In the context of immunotherapy, investigators also found that GPRC5D expression was higher among cPCs than in pPCs, with no differences in TNFRSF17 (B-cell maturation antigen [BCMA]) expression when comparing cPCs and pPCs. Clinical studies have demonstrated that myeloma patients receiving bispecific antibodies are at a significantly increased risk of infection while on therapy, due to on-target, off-tumor killing of normal pPCs and subsequent hypogammaglobulinemia.¹⁰ However, this appears to be more common among patients receiving BCMA-directed bispecific antibodies like teclistamab or elranatamab than among patients receiving GPRC5D-directed bispecific antibodies like talquetamab. The authors note that cPCs had higher expression of GPRC5D than pPCs, whereas TNFRSF17 expression was largely similar between the 2 PC populations. This indicates a possible rationale for the decreased risk of infections seen in patients receiving talquetamab when compared with teclistamab or elranatamab.¹⁰ Again, this observation would have been very challenging to perform without single-cell RNA sequencing with B-cell receptor sequencing because this observation requires combining the 2 techniques.

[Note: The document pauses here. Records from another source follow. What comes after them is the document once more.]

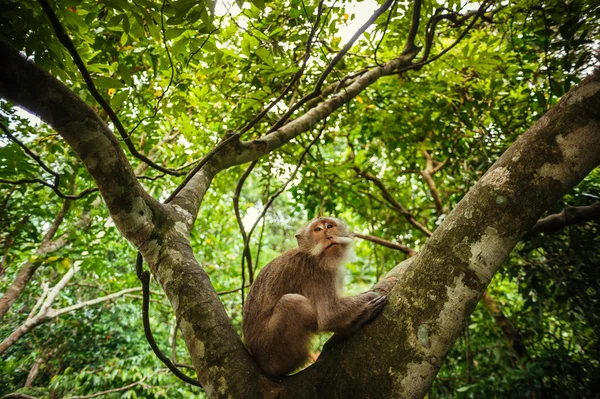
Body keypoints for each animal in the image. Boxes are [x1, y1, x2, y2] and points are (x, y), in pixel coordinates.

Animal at [241, 217, 386, 376]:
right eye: (317, 230)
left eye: (329, 226)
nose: (328, 236)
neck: (313, 256)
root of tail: (257, 359)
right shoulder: (318, 273)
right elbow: (330, 314)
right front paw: (369, 297)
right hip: (270, 349)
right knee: (292, 302)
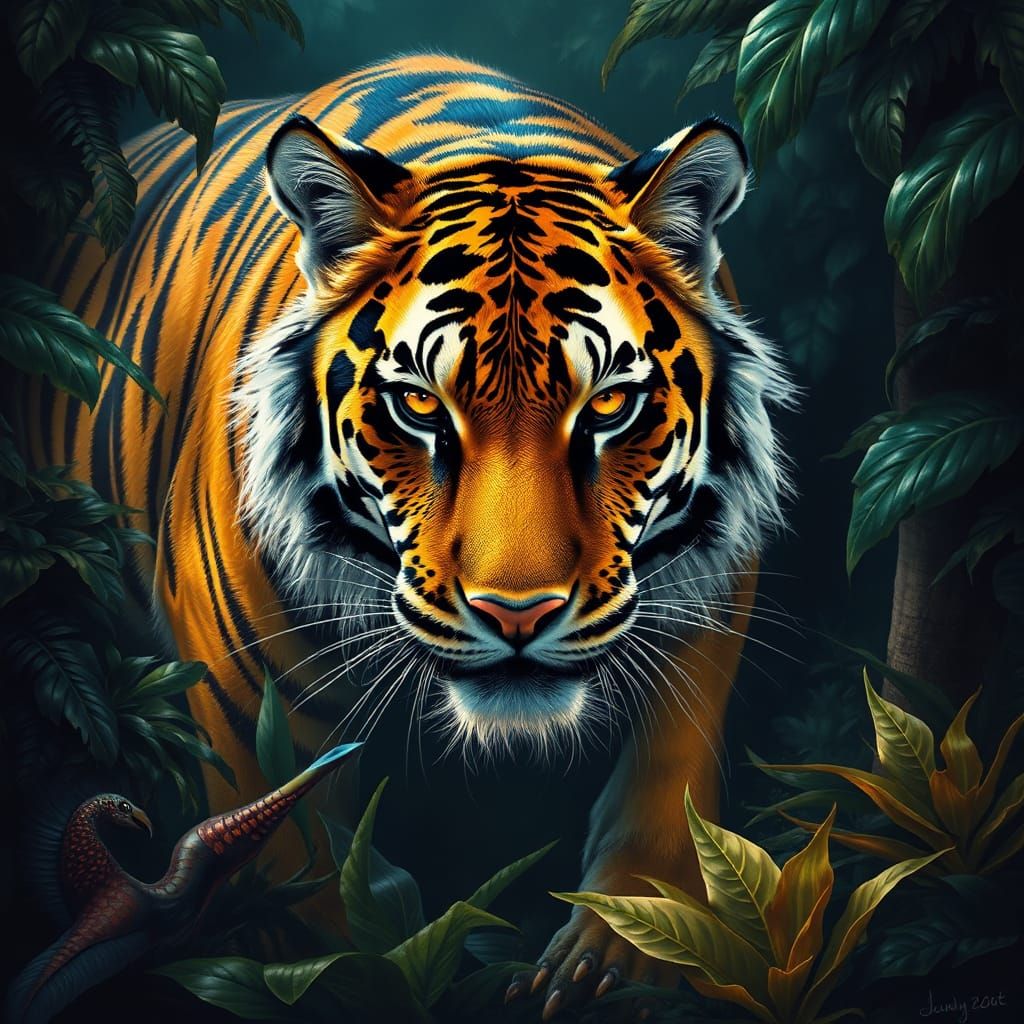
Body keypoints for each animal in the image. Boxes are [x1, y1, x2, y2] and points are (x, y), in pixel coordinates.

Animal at [26, 55, 790, 1016]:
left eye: (610, 402)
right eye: (420, 405)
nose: (516, 615)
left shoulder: (713, 579)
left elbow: (672, 763)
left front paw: (617, 958)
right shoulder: (243, 690)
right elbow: (297, 866)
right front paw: (356, 973)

In conclusion, the study by Da Vià and colleagues, along with other studies focused on immune dysregulation in patients with MM, seeks to use gene expression characteristics of nonmalignant leukocytes to identify signatures in patients with functionally high-risk MM that do not rely on characterization of features of myeloma cells themselves. What remains to be seen is whether these features ultimately originate from the plasma cells themselves, and whether specific genomic characteristics of myeloma cells can be identified as the source of pPC disruption.

Conflict-of-interest disclosure: F.M. is a consultant for Medidata and Sanofi. R.S.F. declares no competing financial interests.